Leitsatz (amtlich)

1. Wird ein Beherrschungs- oder Gewinnabführungsvertrag mit einer GmbH, obwohl nichtig, gleichwohl durchgeführt, so ist er nach den Grundsätzen der fehlerhaften Gesellschaft solange als wirksam zu behandeln und das herrschende Unternehmen zum Ausgleich der Verluste verpflichtet, bis sich einer der Vertragspartner auf die Nichtigkeit beruft und die Beherrschung ein Ende findet.

2. Ein Unternehmensvertrag endet regelmäßig, wenn ein Konkursverfahren über das Vermögen der beherrschten oder herrschenden Gesellschaft eröffnet wird.

3. Endet der Unternehmensvertrag vor Ablauf eines Geschäftsjahres, so ist das herrschende Unternehmen auch zum Ausgleich der Verluste verpflichtet, die bis zu diesem Stichtag während des Rumpfgeschäftsjahres entstanden sind.

 

Tatbestand

Die Parteien sind Konkursverwalter. Sie streiten darüber, ob der von dem Beklagten verwaltete Nachlaß des Dr. R. K. für vom Kläger geltend gemachte Geschäftsverluste der in Konkurs gefallenen G. GmbH zu haften hat. Dem liegt folgender Sachverhalt zugrunde:

Die G. GmbH war Komplementärin der G. GmbH & Co. KG, deren Konkursverwalter ebenfalls der Kläger ist. Kommanditisten der G. KG waren die Dr. K. & Co. KG und zwei Einzelkaufleute. Einziger persönlich haftender Gesellschafter der Dr. K. KG war Dr. R. K.. Dieser verstarb am 13. Juli 1974. Sein Ausscheiden aus der Gesellschaft wurde am 30. August 1974 in das Handelsregister eingetragen. In die Komplementärstellung des Dr. K. ist die Kommanditistin Dr. E. K. im Wege der Sonderrechtsnachfolge eingerückt.

Durch den Konkurs ihrer Hausbank geriet die Unternehmensgruppe des Dr. K. im Juni 1974 in einen Liquiditätsengpaß. Weil sich in der Folgezeit kein anderes Kreditinstitut fand, mußte die Dr. K. KG im Oktober 1974 die Eröffnung eines gerichtlichen Vergleichsverfahrens über ihr Vermögen beantragen. Dieses Verfahren endete am 2. Dezember 1974 mit der Eröffnung des Anschlußkonkursverfahrens. Zuvor war am 1. November 1974 über das Vermögen der G. GmbH & Co. KG das Anschlußkonkursverfahren eröffnet worden. Am 8. Juli 1976 fiel schließlich auch die G. GmbH in Konkurs.

Der Kläger steht auf dem Standpunkt, daß die Dr.
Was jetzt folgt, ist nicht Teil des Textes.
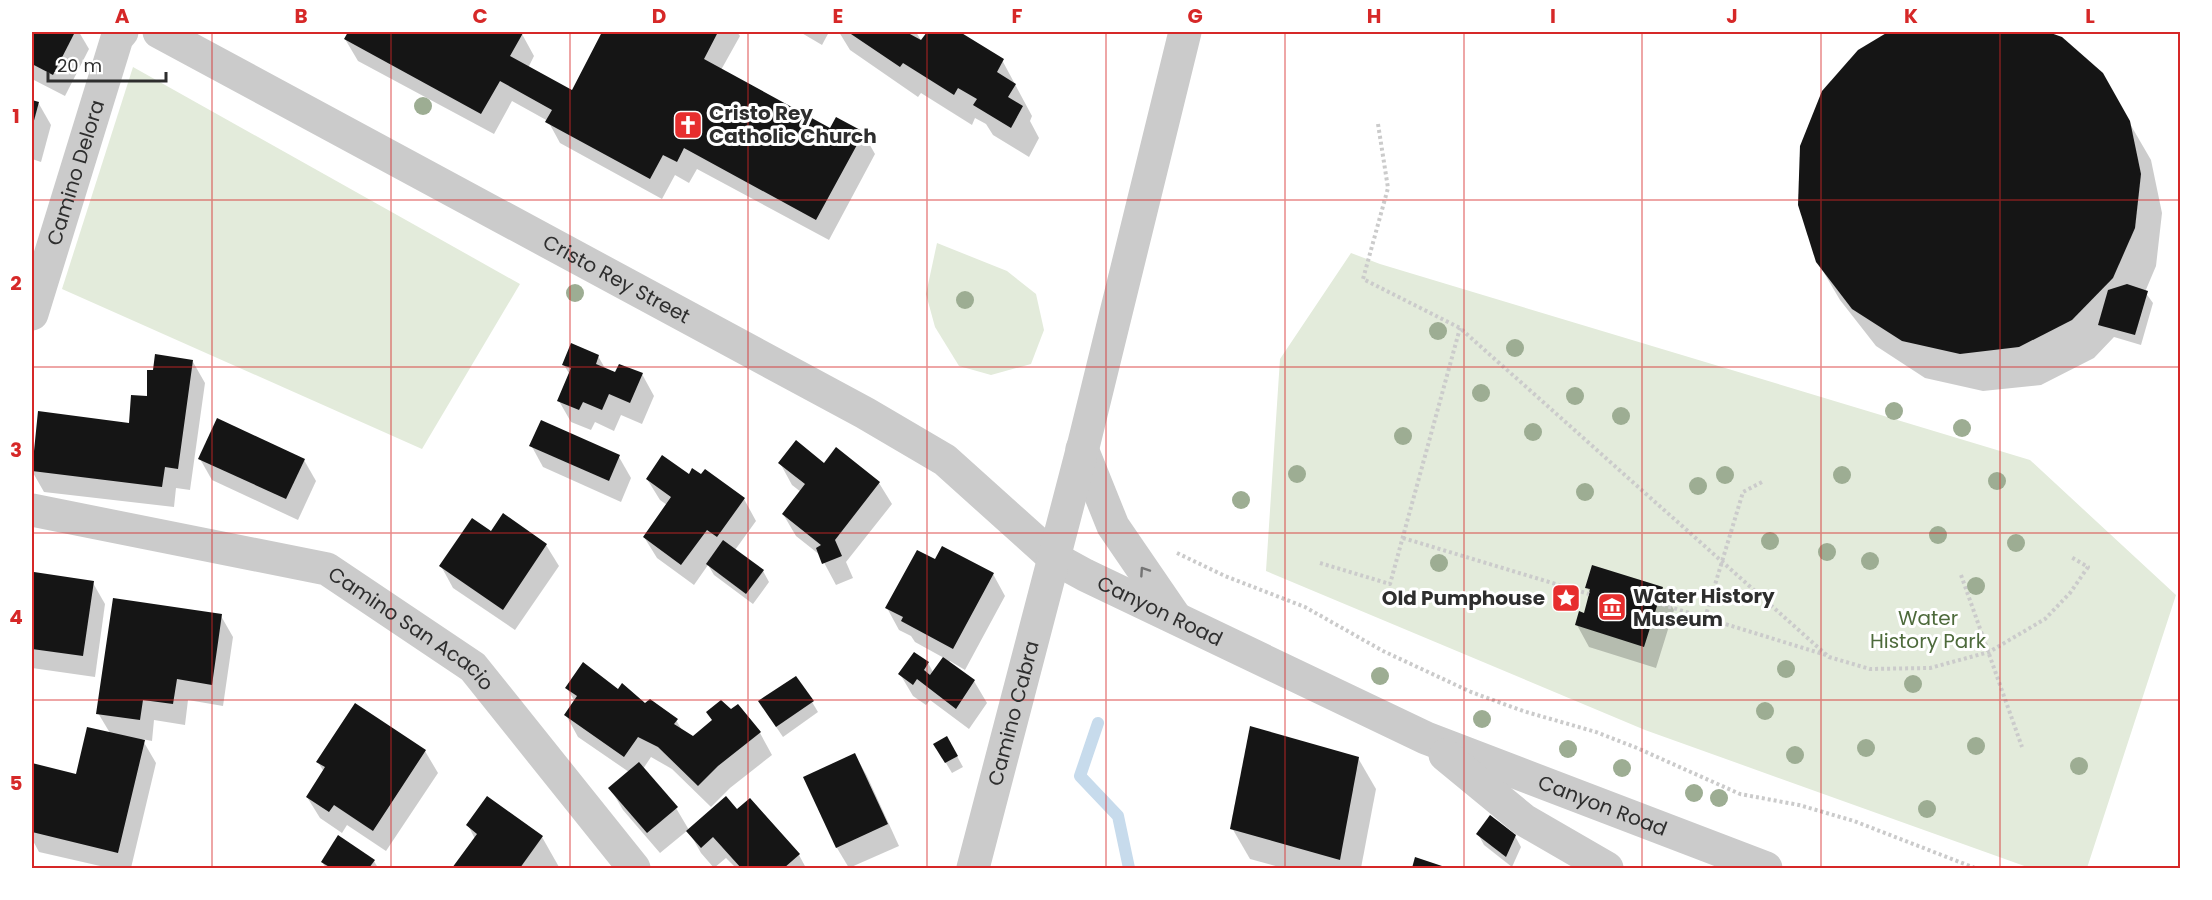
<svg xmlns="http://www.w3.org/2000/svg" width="2212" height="900" font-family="Poppins,sans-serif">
<rect width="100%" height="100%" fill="#fff"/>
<g fill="#e3ebdb">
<path d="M 133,67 L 520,284 L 422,449 L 62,289 Z"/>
<path d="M 937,243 L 1007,271 L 1036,294 L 1044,330 L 1031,364 L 991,375 L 959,366 L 935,327 L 926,294 Z"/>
<path d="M 1351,253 L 1380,264 L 2030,460 L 2176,595 L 2087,868 L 2030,868 L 1645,730 L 1266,571 L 1280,359 Z"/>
</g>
<g fill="#0003">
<path d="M 32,32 L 79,32 L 89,49 L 65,96 L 32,79 Z"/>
<path d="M 349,32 L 517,32 L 522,34 L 534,56 L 528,68 L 573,92 L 604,32 L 737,32 L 740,36 L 721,70 L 830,130 L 863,133 L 875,154 L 829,240 L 697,169 L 689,183 L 675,175 L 662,199 L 560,143 L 548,121 L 512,101 L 494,134 L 358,61 L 345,39 Z"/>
<path d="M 800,32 L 829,32 L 822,45 Z"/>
<path d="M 839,32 L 916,32 L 922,42 L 928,32 L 939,34 L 940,32 L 957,32 L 1002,60 L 1032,116 L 1030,121 L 1039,138 L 1029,157 L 993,135 L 986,124 L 975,118 L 972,125 L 921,93 L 918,97 L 850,50 Z"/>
<path d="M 1891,32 L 2045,32 L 2061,39 L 2101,74 L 2151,160 L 2162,213 L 2156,266 L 2145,292 L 2153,303 L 2141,345 L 2114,337 L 2094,358 L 2041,385 L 1983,391 L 1925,378 L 1876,346 L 1840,300 L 1817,261 L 1858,51 Z"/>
<path d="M 32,102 L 39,104 L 51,125 L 41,162 L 32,159 Z"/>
<path d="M 598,356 L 606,370 L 616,374 L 642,374 L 654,396 L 642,424 L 621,415 L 614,431 L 595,422 L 591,430 L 571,422 L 559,401 L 570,375 L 564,365 Z"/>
<path d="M 193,362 L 205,383 L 190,490 L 176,488 L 174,507 L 44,492 L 32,471 L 131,424 L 148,397 Z"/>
<path d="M 531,445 L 619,457 L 631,478 L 621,502 L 543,467 Z"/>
<path d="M 200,459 L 304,460 L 316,481 L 298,520 L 212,480 Z"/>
<path d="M 780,463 L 824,465 L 879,483 L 892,504 L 846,562 L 853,578 L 836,585 L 820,555 L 796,536 L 783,514 L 801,492 L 792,485 Z"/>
<path d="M 647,479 L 744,499 L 756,521 L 735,550 L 763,571 L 769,582 L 753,604 L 714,575 L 708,565 L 694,585 L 657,558 L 644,537 L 667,505 L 660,500 Z"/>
<path d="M 546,545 L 559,566 L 515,630 L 453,588 L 441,566 Z"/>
<path d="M 935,561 L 993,574 L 1005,596 L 965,670 L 950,661 L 949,663 L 974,681 L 987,703 L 969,729 L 930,700 L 926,705 L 913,696 L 900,674 L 928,663 L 933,672 L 944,658 L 915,642 L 911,636 L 899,630 L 887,608 Z"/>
<path d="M 35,574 L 93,583 L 105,604 L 95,677 L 32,668 L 32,598 Z"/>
<path d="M 1587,587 L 1662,588 L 1674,610 L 1656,668 L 1589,647 L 1577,625 L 1585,615 L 1591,594 Z"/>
<path d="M 221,616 L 233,637 L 223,706 L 188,700 L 185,725 L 154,720 L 152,741 L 142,739 L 156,763 L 131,868 L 109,868 L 39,852 L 32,839 L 32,765 L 77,775 L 110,733 L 98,713 Z"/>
<path d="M 567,688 L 618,691 L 676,720 L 683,732 L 693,738 L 738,706 L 760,733 L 772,755 L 730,788 L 711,807 L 672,769 L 651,757 L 643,769 L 676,808 L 689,830 L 737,811 L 799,855 L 806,868 L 736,868 L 726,858 L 714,868 L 701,853 L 688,830 L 660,853 L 623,810 L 610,788 L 629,772 L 578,737 L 566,715 L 575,702 Z"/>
<path d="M 812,702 L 818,712 L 783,737 L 766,712 Z"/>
<path d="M 947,738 L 963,767 L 952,773 L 935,745 Z"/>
<path d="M 425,751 L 438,773 L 386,851 L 347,825 L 342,833 L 320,818 L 307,797 L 324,772 L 318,762 Z"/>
<path d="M 855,755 L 867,776 L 899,846 L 849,868 L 837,848 L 805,778 Z"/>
<path d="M 1358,758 L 1376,789 L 1361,868 L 1283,868 L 1250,859 L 1232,828 Z"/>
<path d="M 468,825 L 542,837 L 559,867 L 454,868 L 475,839 Z"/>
<path d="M 1478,834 L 1515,836 L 1521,847 L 1512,867 L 1484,845 Z"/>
<path d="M 374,861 L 378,868 L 326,868 L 322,862 Z"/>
</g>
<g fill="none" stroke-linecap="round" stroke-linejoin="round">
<path stroke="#c7dbec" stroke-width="12" d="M 1098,723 L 1080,776 L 1118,816 L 1129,868"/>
</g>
<g fill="#151515">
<path d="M 32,32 L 75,32 L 53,75 L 32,64 Z"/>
<path d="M 348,32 L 520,32 L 523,33 L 510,56 L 572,90 L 602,32 L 718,32 L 704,59 L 830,128 L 836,117 L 864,132 L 816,220 L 684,148 L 677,162 L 663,155 L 650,179 L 545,122 L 552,110 L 500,81 L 481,114 L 344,39 Z"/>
<path d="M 848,32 L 909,32 L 908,33 L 921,40 L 927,32 L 960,32 L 1004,59 L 997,72 L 1016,84 L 1008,97 L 1023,106 L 1011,128 L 973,105 L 977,99 L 958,88 L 954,95 L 903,63 L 900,67 Z"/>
<path d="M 1888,32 L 2048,32 L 2062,37 L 2103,73 L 2130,121 L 2141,174 L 2135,228 L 2113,278 L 2072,320 L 2019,347 L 1960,354 L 1902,341 L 1852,309 L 1816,262 L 1798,205 L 1800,146 L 1822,91 L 1858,50 Z"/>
<path d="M 32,100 L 39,102 L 32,128 Z"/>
<path d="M 2127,284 L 2148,291 L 2135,335 L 2098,325 L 2108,290 Z"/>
<path d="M 571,343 L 599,355 L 596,364 L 615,372 L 619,364 L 643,373 L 630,403 L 609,394 L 602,410 L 583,402 L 579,410 L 557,401 L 571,368 L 562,365 Z"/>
<path d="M 155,354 L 193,360 L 178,469 L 165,467 L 162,487 L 32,471 L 38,411 L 129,423 L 131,395 L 147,396 L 147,370 L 153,370 Z"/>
<path d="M 217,418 L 305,459 L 286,499 L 198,459 Z"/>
<path d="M 541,420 L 620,455 L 609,481 L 529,446 Z"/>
<path d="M 796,440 L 824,463 L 836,447 L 880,482 L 835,540 L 842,556 L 822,564 L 816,548 L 821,545 L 782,514 L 805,484 L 778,463 Z"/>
<path d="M 662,455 L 689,474 L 692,468 L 701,474 L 705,469 L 745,498 L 717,537 L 707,530 L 681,565 L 643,537 L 671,497 L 646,479 Z"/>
<path d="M 503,513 L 547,544 L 503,610 L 439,566 L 472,518 L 491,531 Z"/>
<path d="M 723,540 L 764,570 L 746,594 L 706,564 Z"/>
<path d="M 942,546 L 994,573 L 953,649 L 901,621 L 903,617 L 885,608 L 917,550 L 935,559 Z"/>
<path d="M 1592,565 L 1663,587 L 1644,647 L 1575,625 L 1579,611 L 1584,613 L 1589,594 L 1590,589 L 1585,588 Z"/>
<path d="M 34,572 L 94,581 L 83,656 L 32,649 L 32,587 Z"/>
<path d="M 113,598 L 222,614 L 212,685 L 177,679 L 173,704 L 143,700 L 140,720 L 96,714 Z"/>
<path d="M 914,652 L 929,662 L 924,670 L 930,675 L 943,657 L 975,680 L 956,709 L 917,679 L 913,685 L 898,674 Z"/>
<path d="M 583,662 L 618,689 L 622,683 L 645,703 L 650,699 L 678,719 L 674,724 L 693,736 L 712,720 L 706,712 L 721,700 L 731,709 L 738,704 L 761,732 L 718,766 L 698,786 L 658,747 L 638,737 L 624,757 L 564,715 L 577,696 L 565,688 Z"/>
<path d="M 796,676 L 814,701 L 776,727 L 758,701 Z"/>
<path d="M 355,703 L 426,750 L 373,831 L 334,805 L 329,812 L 306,797 L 325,767 L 316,762 Z"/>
<path d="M 1250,726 L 1359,757 L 1340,860 L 1230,829 Z"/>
<path d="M 87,727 L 145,740 L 118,853 L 32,832 L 32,763 L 76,774 Z"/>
<path d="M 947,736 L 958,756 L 945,763 L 933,744 Z"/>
<path d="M 855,753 L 888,824 L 836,848 L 803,777 Z"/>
<path d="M 639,762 L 678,807 L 647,833 L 608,788 Z"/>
<path d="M 487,796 L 543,836 L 520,868 L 452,868 L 477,834 L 466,825 Z"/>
<path d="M 726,796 L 737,809 L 750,798 L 800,854 L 784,868 L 741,868 L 713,837 L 701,848 L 686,831 Z"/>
<path d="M 1490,815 L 1516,835 L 1506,857 L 1476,834 Z"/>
<path d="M 338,835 L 375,860 L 369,868 L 331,868 L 321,862 Z"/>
<path d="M 1415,857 L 1448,868 L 1412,868 Z"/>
</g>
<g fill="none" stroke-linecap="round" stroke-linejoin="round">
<g stroke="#cbcbcb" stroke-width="4" stroke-dasharray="3 3" stroke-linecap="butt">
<path d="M 1378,124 L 1388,188 L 1363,279 L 1460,328 L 1829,657 L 1870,669 L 1930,668 L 1989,652 L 2045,619 L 2070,593 L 2088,567 L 2071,557"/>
<path d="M 1403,538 L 1589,594"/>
<path d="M 1177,553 L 1225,576 L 1305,607 L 1383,651 L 1471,692 L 1523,711 L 1596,732 L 1637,748 L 1740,794 L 1799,805 L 1854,821 L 1975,868"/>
<path d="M 1320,563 L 1390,584 L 1460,328"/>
<path d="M 1961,575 L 2022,747"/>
<path d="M 1657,603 L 1826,655"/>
<path d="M 1705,618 L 1743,492 L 1764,481"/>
</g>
<g stroke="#cbcbcb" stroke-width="33">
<path id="s1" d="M 159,32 L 865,413 L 945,460 L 1054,558 L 1085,575 L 1426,738 L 1766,868"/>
<path id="s2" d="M 32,314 L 117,38 L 122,32"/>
<path d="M 1082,449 L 1113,526 L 1176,618"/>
<path id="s3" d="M 32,510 L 327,569 L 473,667 L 634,868"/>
<path d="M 1445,755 L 1524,820 L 1607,868"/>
<path id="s4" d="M 973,868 L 1084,443 L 1185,32"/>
</g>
</g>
<g fill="#9dad93">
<circle cx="423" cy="106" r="9"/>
<circle cx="575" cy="293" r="9"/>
<circle cx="965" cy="300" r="9"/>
<circle cx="1438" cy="331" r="9"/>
<circle cx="1515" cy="348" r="9"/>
<circle cx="1481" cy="393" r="9"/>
<circle cx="1575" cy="396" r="9"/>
<circle cx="1894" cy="411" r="9"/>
<circle cx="1621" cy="416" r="9"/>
<circle cx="1962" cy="428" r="9"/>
<circle cx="1533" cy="432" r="9"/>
<circle cx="1403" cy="436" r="9"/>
<circle cx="1297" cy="474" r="9"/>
<circle cx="1725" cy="475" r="9"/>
<circle cx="1842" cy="475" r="9"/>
<circle cx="1997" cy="481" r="9"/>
<circle cx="1698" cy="486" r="9"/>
<circle cx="1585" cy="492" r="9"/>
<circle cx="1241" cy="500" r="9"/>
<circle cx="1938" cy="535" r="9"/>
<circle cx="1770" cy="541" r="9"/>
<circle cx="2016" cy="543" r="9"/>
<circle cx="1827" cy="552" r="9"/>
<circle cx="1870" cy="561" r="9"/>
<circle cx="1439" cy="563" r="9"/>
<circle cx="1976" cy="586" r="9"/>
<circle cx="1786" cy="669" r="9"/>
<circle cx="1380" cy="676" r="9"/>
<circle cx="1913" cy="684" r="9"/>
<circle cx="1765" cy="711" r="9"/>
<circle cx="1482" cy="719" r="9"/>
<circle cx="1976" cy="746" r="9"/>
<circle cx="1866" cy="748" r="9"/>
<circle cx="1568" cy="749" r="9"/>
<circle cx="1795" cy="755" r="9"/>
<circle cx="2079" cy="766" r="9"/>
<circle cx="1622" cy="768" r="9"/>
<circle cx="1694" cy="793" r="9"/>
<circle cx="1719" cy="798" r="9"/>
<circle cx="1927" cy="809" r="9"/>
</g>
<defs><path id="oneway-chevron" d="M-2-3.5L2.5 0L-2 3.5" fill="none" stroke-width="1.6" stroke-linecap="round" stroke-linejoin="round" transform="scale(1.5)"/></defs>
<use stroke="#757575" href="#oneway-chevron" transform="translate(1144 571) rotate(-124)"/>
<path fill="none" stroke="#d62828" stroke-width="1.5" stroke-opacity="0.55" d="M 212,32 L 212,868M 391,32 L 391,868M 570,32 L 570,868M 748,32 L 748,868M 927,32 L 927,868M 1106,32 L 1106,868M 1285,32 L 1285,868M 1464,32 L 1464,868M 1642,32 L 1642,868M 1821,32 L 1821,868M 2000,32 L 2000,868M 32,200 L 2180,200M 32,367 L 2180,367M 32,533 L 2180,533M 32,700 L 2180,700"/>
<defs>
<g id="church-square" transform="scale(1.5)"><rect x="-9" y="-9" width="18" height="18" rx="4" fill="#e72e2e" stroke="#fff"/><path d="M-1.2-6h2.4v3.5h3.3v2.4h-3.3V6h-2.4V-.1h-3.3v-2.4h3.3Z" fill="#fff"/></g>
<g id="sight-square" transform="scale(1.5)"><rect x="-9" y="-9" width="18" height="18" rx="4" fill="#e72e2e" stroke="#fff"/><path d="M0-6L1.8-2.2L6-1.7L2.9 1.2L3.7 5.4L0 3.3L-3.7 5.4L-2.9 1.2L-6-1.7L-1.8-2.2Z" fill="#fff"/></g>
<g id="museum-square" transform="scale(1.5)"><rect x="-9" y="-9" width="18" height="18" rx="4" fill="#e72e2e" stroke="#fff"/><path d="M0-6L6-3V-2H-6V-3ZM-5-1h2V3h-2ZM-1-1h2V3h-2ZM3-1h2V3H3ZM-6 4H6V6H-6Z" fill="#fff"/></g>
</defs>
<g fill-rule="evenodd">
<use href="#church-square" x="688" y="125"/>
<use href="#sight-square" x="1566" y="598"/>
<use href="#museum-square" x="1612" y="607"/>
</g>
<g text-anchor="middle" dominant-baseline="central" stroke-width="6" stroke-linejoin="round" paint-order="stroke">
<g font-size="20" font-weight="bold" fill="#2e2e2e" stroke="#fff" text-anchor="start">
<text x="709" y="113">Cristo Rey<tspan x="709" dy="23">Catholic Church</tspan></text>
<text x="1633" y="596">Water History<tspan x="1633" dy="23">Museum</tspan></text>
<text x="1545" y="598" text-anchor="end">Old Pumphouse</text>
</g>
<g font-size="20" fill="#2e2e2e" stroke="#fff">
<text stroke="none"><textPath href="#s2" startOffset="148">Camino Delora</textPath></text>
<text stroke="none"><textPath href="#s1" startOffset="520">Cristo Rey Street</textPath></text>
<text stroke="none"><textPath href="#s1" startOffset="1160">Canyon Road</textPath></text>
<text stroke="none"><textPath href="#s3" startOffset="404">Camino San Acacio</textPath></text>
<text stroke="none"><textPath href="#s4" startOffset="160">Camino Cabra</textPath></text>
<text stroke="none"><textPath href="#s1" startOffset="1644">Canyon Road</textPath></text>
</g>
<g font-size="20" fill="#4d6a3b" stroke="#fff">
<text x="1928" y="618">Water<tspan x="1928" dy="23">History Park</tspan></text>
</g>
</g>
<rect width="2212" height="900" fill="none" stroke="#ffffff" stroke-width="66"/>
<path d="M48 72v9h118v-9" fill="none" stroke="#2e2e2e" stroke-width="3"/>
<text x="57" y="72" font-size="18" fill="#2e2e2e" stroke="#ffffff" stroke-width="4.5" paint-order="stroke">20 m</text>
<rect x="33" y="33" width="2146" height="834" fill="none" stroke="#d62828" stroke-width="2"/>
<g font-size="20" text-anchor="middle" font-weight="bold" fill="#d62828">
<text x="122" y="23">A</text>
<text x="301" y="23">B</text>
<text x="480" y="23">C</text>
<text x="659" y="23">D</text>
<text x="838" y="23">E</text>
<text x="1017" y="23">F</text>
<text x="1195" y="23">G</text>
<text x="1374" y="23">H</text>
<text x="1553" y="23">I</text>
<text x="1732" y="23">J</text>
<text x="1911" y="23">K</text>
<text x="2090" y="23">L</text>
<text x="16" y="123">1</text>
<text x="16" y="290">2</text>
<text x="16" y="457">3</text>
<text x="16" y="624">4</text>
<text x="16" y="790">5</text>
</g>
</svg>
K. KG – und damit die Erben des persönlich haftenden Dr. K. – den der G. GmbH als Komplementärin der G. KG in den Geschäftsjahren 1974 bis einschließlich 1977 entstandenen Geschäftsverlust ausgleichen müßten. Zur Begründung dieses Anspruchs beruft der Kläger sich auf einen Beherrschungs- und Ergebnisübernahmevertrag zwischen der Dr. K. KG und der G. GmbH vom 1. April 1963, nach dessen § 1 die Kommanditgesellschaft seit 1. Januar 1963 an der GmbH zu rd. 77% beteiligt war. In § 4 dieses Vertrages heißt es u.a.: „Das Betriebsergebnis der „G.GmbH” wird in voller Höhe von der „K. KG” übernommen. Der Gewinn der „G.GmbH” ist nach Ablauf des Geschäftsjahres an die „K. KG” abzuführen. Verluste der „G.GmbH” sind von der „K. KG” zu erstatten”. Nach einer Zusatzvereinbarung vom 5. Juni 1964 ist das Vertragsverhältnis aus steuerrechtlichen Gründen bis zum 31. Dezember 1999 unkündbar verlängert worden. Der Vertrag wurde von den Vertragsparteien über die Jahre hinweg durchgeführt.

Am 2. Mai 1979 hat der Kläger eine i.S. des § 61 Ziffer 6 KO nicht bevorrechtigte Forderung von rd. 19 Mio DM zur Konkurstabelle des Nachlasses des Dr. K. angemeldet. Da der Beklagte der Feststellung der Forderung zur Konkurstabelle widersprochen hat, klagt der Kläger auf Feststellung, und zwar ursprünglich in Höhe von 14.588.842,18 DM. Den nunmehr geltend gemachten Verlust von 10.914.090,25 DM begründete der Kläger zuletzt anhand im März 1984 erstellter Bilanzen sowie Gewinn- und Verlustrechnungen der G. GmbH für die Zeit von 1974 bis Ende 1977.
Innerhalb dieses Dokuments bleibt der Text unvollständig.